─── TEXT PASSAGE

05/28/2024: An Odd Construction Union Case
USPS taking too long to answer union information requests.
Garten Trucking Lc, 373 NLRB No. 64, 10-CA-304929 (Published Board Decision)
This NLRB decision affirms an Administrative Law Judge (ALJ) decision in Garten Trucking LC. The ALJ, Geoffrey Carter, found that Garten Trucking violated Section 8(a)(1) of the National Labor Relations Act (NLRA) on September 29, 2022, when owner Robert "Dizzy" Garten told employees in a TeamReach post that they would have already received raises if not for the union's organizing efforts.
The ALJ applied the following legal standard: Section 8(a)(1) prohibits employers from interfering with, restraining, or coercing employees in the exercise of their Section 7 rights. The test is objective, based on whether the conduct would reasonably tend to interfere with protected activity, regardless of the employer's motive.
Key cases cited:
Cemex Construction Materials Pacific, LLC, 372 NLRB No. 130 (2023): Employer unlawfully blamed the union for a delay in wage increases.
Valmet, Inc., 367 NLRB No. 84 (2019): Employer unlawfully threatened to withhold wage increases if employees selected the union.
Invista, 346 NLRB 1269 (2006): Employer unlawfully said there would be no more bonuses or raises while the union tried to organize.
The ALJ rejected Garten's argument that the statement was a protected expression of opinion under Section 8(c). He found the statement went beyond opinion and objectively blamed employees' union activities for the lack of raises, violating Section 8(a)(1).
The three-member NLRB panel (Kaplan, Prouty, Wilcox) affirmed the ALJ's findings and conclusions in full. It adopted the ALJ's recommended order, including posting notices of the violation, but declined to order special remedies like a notice reading.
Alamo Intermediate II Holdings, LLC, 27-RC-333383 (Regional Election Decision)

──────

# [TASKS]
(1) In the NLRB decisions digest, on what platform did the owner of Garten Trucking post the statement about raises?
(2) Using the NLRB decisions digest, explain why the ALJ rejected Garten's claim that the statement was protected opinion under Section 8(c).
(3) Write the next paragraph of the NLRB decisions digest, continuing after its final line.
The items after the NLRB decisions digest aren't needed for any of this.

─── DATASET CONTENT

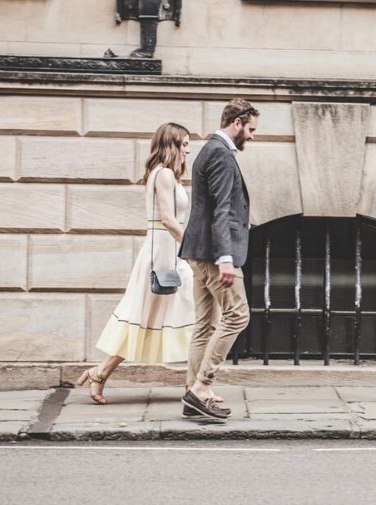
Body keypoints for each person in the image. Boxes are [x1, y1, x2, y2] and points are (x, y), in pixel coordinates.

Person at [76, 122, 196, 404]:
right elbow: (167, 219)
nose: (188, 150)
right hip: (164, 254)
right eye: (185, 144)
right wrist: (191, 246)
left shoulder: (163, 174)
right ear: (172, 144)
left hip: (167, 251)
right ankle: (198, 385)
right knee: (153, 316)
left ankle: (101, 373)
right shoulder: (164, 174)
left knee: (154, 317)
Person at [179, 98, 259, 420]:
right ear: (237, 123)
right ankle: (202, 386)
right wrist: (226, 258)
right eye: (251, 129)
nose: (252, 136)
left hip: (198, 251)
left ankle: (192, 393)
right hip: (215, 254)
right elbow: (222, 210)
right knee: (238, 315)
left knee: (205, 324)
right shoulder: (222, 155)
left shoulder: (208, 150)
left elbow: (212, 207)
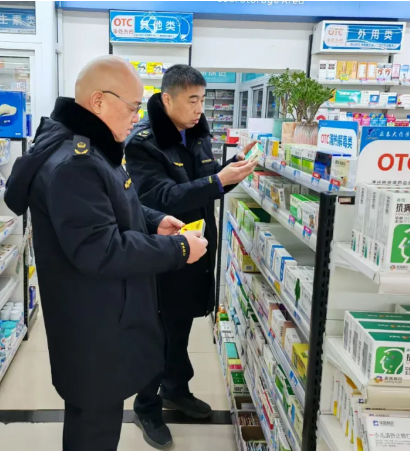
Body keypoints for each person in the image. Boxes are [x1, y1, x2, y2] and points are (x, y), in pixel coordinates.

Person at [4, 56, 209, 451]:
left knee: (98, 420)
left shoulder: (93, 147)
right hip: (93, 329)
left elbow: (113, 205)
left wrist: (154, 221)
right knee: (94, 429)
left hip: (99, 319)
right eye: (132, 107)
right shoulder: (75, 164)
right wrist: (179, 248)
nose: (137, 117)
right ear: (98, 101)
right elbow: (101, 249)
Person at [124, 64, 257, 448]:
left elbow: (202, 181)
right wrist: (218, 181)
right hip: (163, 251)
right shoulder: (143, 143)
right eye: (192, 100)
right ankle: (146, 407)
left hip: (195, 249)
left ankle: (176, 389)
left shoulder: (197, 134)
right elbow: (161, 198)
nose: (200, 108)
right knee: (157, 333)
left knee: (180, 326)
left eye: (202, 99)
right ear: (167, 100)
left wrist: (229, 172)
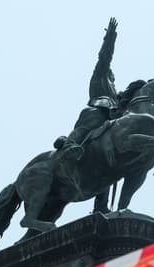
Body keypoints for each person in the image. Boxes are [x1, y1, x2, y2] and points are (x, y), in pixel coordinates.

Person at [54, 18, 146, 160]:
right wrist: (110, 37)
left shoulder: (114, 92)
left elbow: (125, 99)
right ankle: (69, 146)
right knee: (89, 122)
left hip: (112, 115)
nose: (113, 78)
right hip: (98, 109)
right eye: (111, 74)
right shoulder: (100, 76)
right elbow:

──────

# [LIST OF ANSWERS]
(1) TeamReach.

(2) The ALJ found that the statement went beyond opinion. It objectively blamed the employees' union activities for the lack of raises, which violated Section 8(a)(1).

(3)
This is a Decision and Direction of Election issued by Matthew S. Lomax, Regional Director of Region 27 of the National Labor Relations Board (NLRB). The decision addresses a representation petition filed by the Communications Workers of America, AFL-CIO (the Union) seeking to represent certain employees of Alamo Intermediate II Holdings, LLC (the Employer) at its Sloan's Lake facility in Denver, Colorado.
The primary legal issue was whether the petitioned-for single-facility unit limited to employees at the Sloan's Lake facility is appropriate, or whether the bargaining unit must also include employees from the Employer's two other Denver-area facilities (Westminster and Littleton). The parties also disagreed on the inclusion of Technical Engineer II and Supervisor classifications, which the Regional Director addressed by allowing those individuals to vote subject to challenge.
The Regional Director incorporated the record from a previous case (27-RC-332770) involving the same parties and issue for the Westminster facility. Consistent with his decision in that case, the Regional Director found that the Employer did not meet its burden of demonstrating that the bargaining unit must include employees from all three Denver-area facilities. He concluded that a unit consisting solely of full-time and regular part-time employees at the Sloan's Lake facility is appropriate under Section 9(b) of the National Labor Relations Act (NLRA).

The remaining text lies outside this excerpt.